One of the most interesting political phenomena in the year behind us is certainly the rise of the first business party in Serbia's history, led – or rather, owned – by Dragan Đilas. In order to make his ownership official and put his party followers under absolute control, the Freedom and Justice Party leader has hired nearly the entire party leadership at his company, Multikom, removing in this way the boundaries between a parent company and a political party, as well as between Đilas's business and the politics that he purportedly stands for.

Personal interests as the sole policy

When Dragan Đilas put the entire leadership of the party that he is at the helm of on his private company's payroll for the purposes of his political business, he showed yet again that he sees politics solely in terms of business – as he did the public offices that he used to hold.

In this way, Multikom Group, in which the Freedom and Justice Party leader is on paper no more than a co-owner, but in actuality its sole owner, has been turned into a safe haven for the party officials who had not been provided for. The Freedom and Justice Party vice-president Marinika Tepić and prominent party member Dušan Nikezić have found livelihoods for themselves at Đilas's company, as have Aleksandar Bijelić – one of Đilas's closest associates from the days of his pernicious running of Belgrade – and former director of the SIA and Multikom owner's bosom friend, Saša Vukadinović.

Following a well-known scenario and under the guise of concern for his friends and one-time and current associates, Dragan Đilas has actually made a point of putting them under his absolute personal control financially and politically. The reason being that it is hard to conceive that Tepić or Nikezić would ever dare vote against the proposals of the party leader, given that they receive their paychecks from his private company.

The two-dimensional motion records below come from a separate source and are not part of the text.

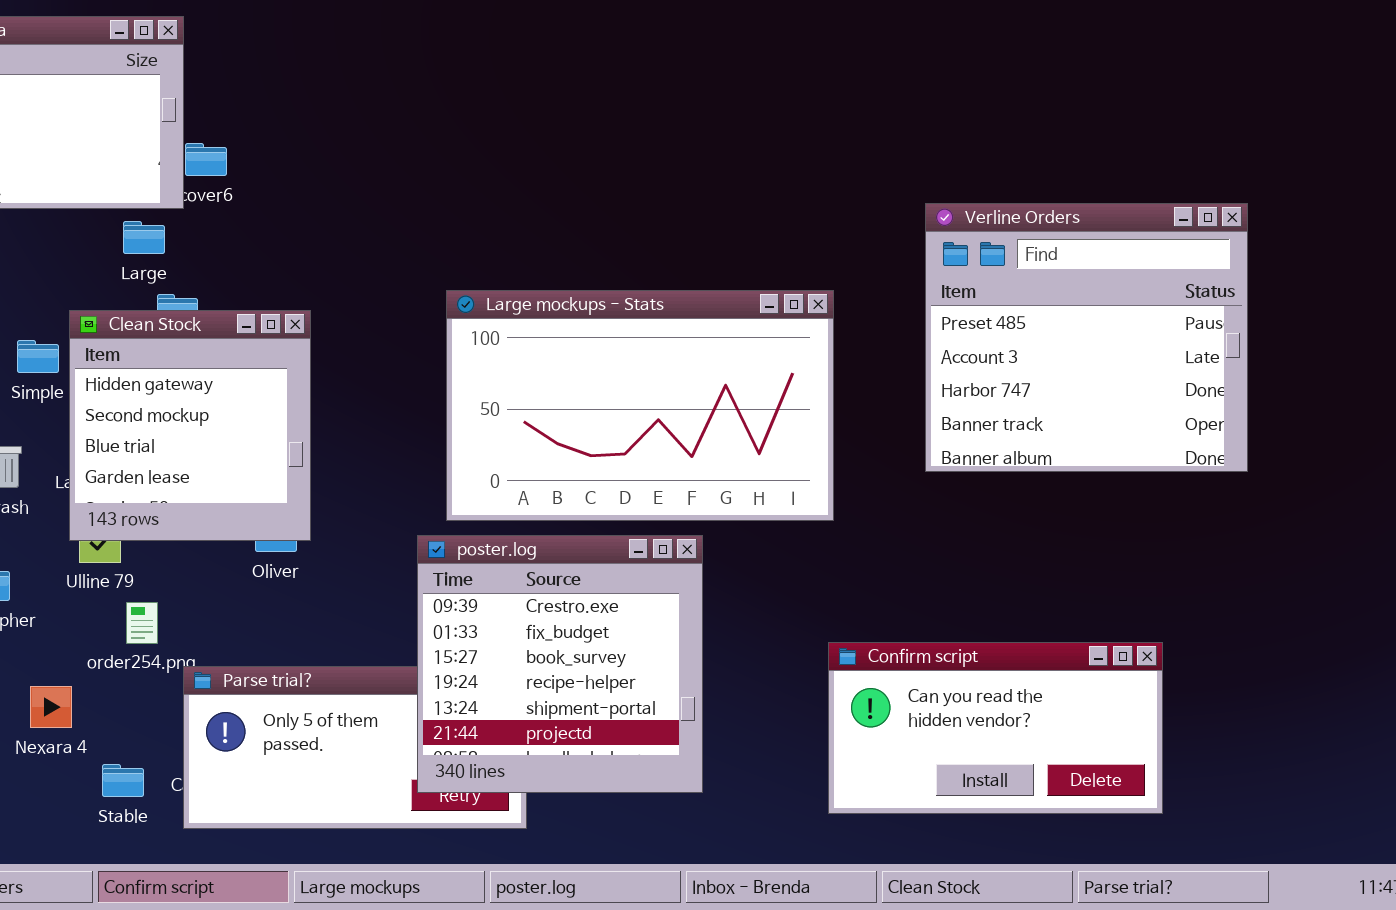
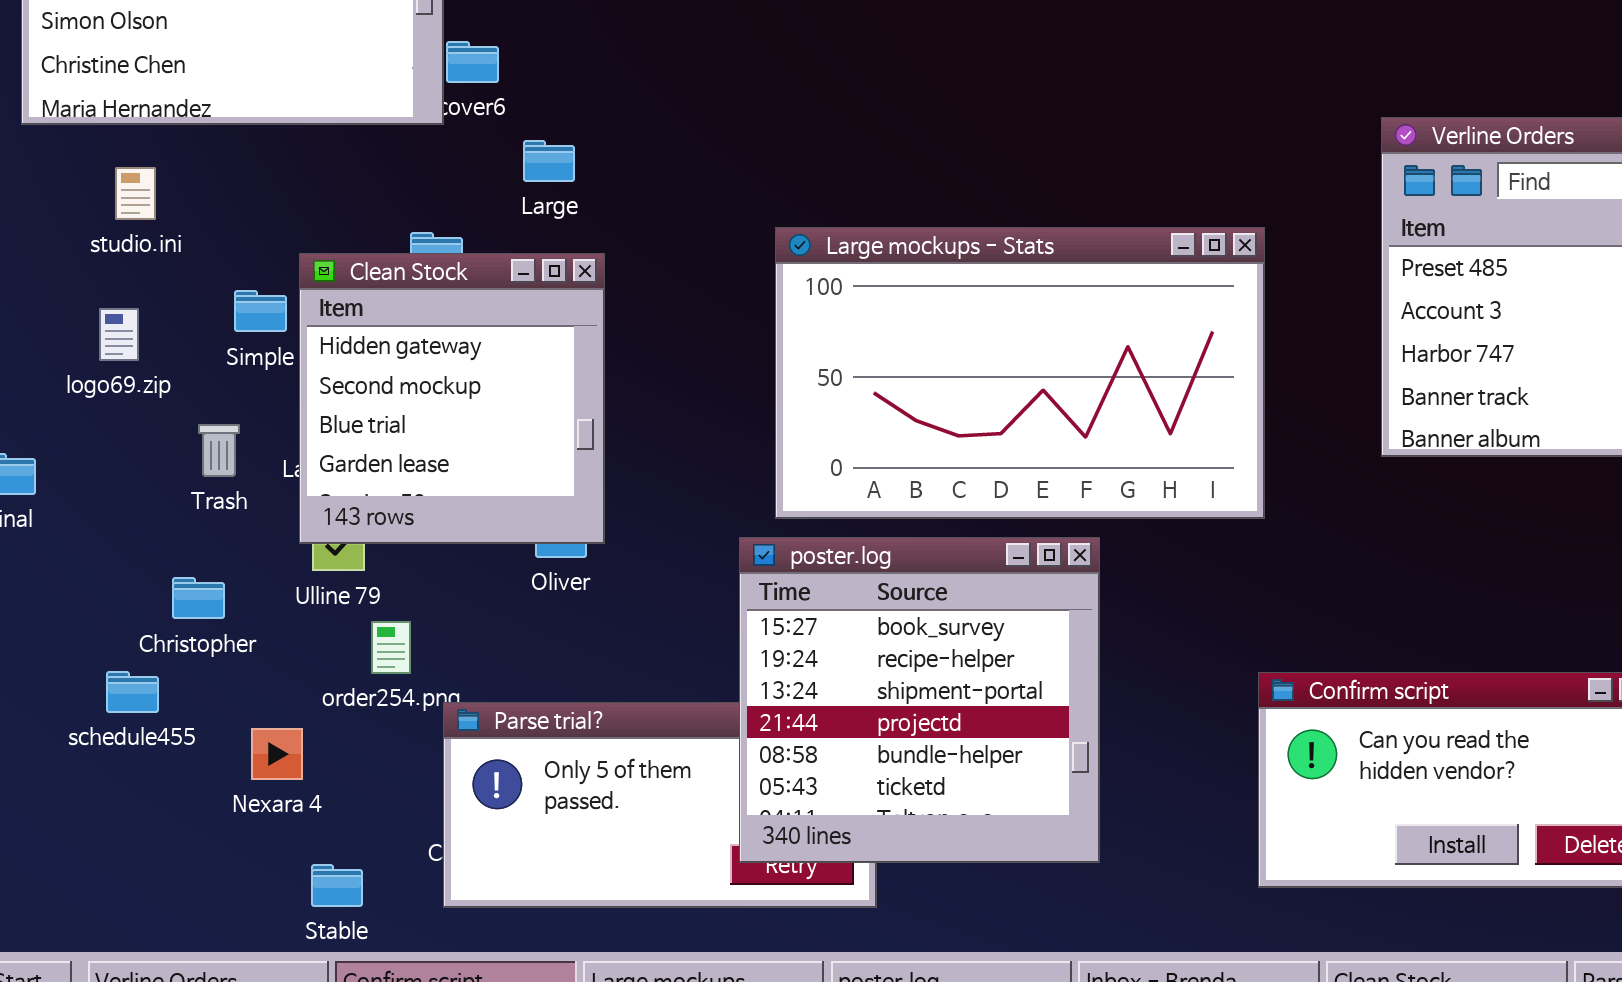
Large: [123,221,165,254] -> [523,140,575,182], moved
poster.log: [417,535,703,793] -> [739,537,1100,863], scrolled down 2 rows
Stable: [102,764,144,797] -> [311,864,363,907], moved

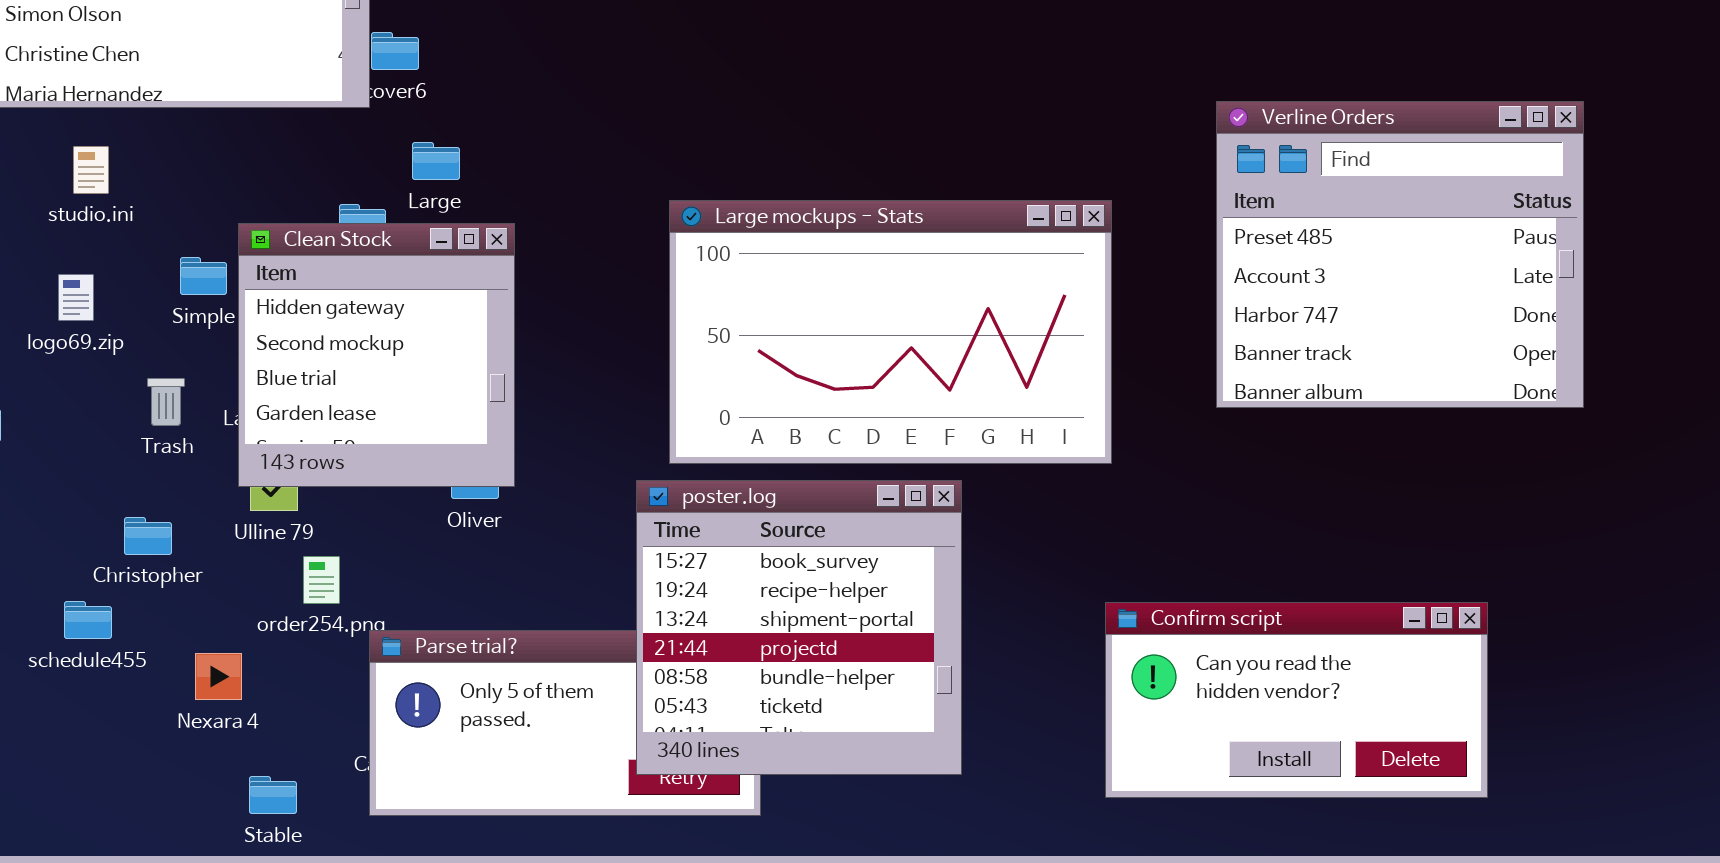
Large: [523,140,575,182] -> [412,142,460,180], moved

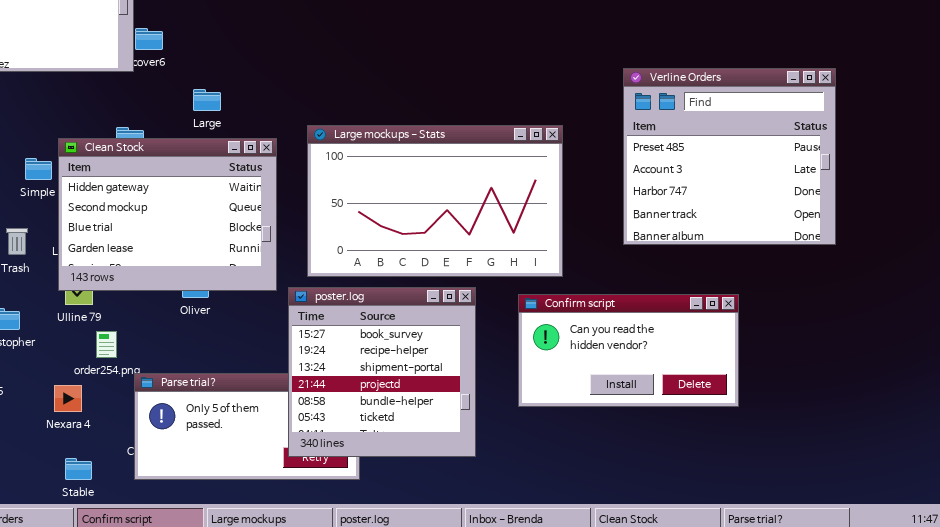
Large: [412,142,460,180] -> [193,89,221,111], moved
Clean Stock: [238,223,515,487] -> [58,138,277,291], resized
Confirm script: [1105,602,1488,798] -> [518,294,739,407], moved
Nexara 4: [195,653,242,700] -> [54,385,82,412], moved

Although what Đilas did is not against the law in this case, in political terms he has acted unethically and in a problematic fashion. The reason being that political parties are associations of citizens organizing themselves for the purposes of advocating certain ideas and fighting for specific political goals. One of the gains of modern democracy is the possibility of having open discussions and democratic decision-making procedures within political parties. In the case at hand, these principles have been seriously undermined, and the brazen clientelism passes itself off as a legitimate model of operation of a business party, which is inconceivable in developed political cultures.

Part of the mechanism for protecting Šolak's interests

As Kurir's investigation spanning several months has revealed, Đilas's company Multikom, the political party that he controls and, in all likelihood, owns as well, are component parts of a broader mechanism whose main aim is to protect the interests of the owner of United Group, Dragan Šolak.

Although Đilas and Šolak regularly publicly deny their business ties, there are many practical clues and hints suggesting that they are part of one and the same business conglomerate, as indicated by actions regularly jointly taken in their common media-related and political affairs. For example, Đilas is regularly lavished with unquestioning support of the media controlled by United Group, and the interests of this company are invariably the only policy of Đilas and his followers.

The centralized decision-making in all parts of Šolak's mechanism, including the Multikom Party of Freedom and Justice, is particularly evident in nearly everyday attacks launched by Marinika Tepić and Dušan Nikezić against any competitors or those who for any reason rub the owner of United Group the wrong way.

For example, all the resources of Đilas's political organization were used at full capacity to mount attacks against the state-owned Telekom Serbia, state institutions, regulators, and even private companies and media which are Šolak's company's market competitors. This sort of face-off with business competitors is the worst possible anti-competitive practice and abuse of political parties and media for illegal purposes. Under the logic of democratic societies, the officials of Đilas's party should be standing up for Telekom's interests and not for the destruction of a company which is owned by all the citizens of Serbia and as such a public interest in its own right.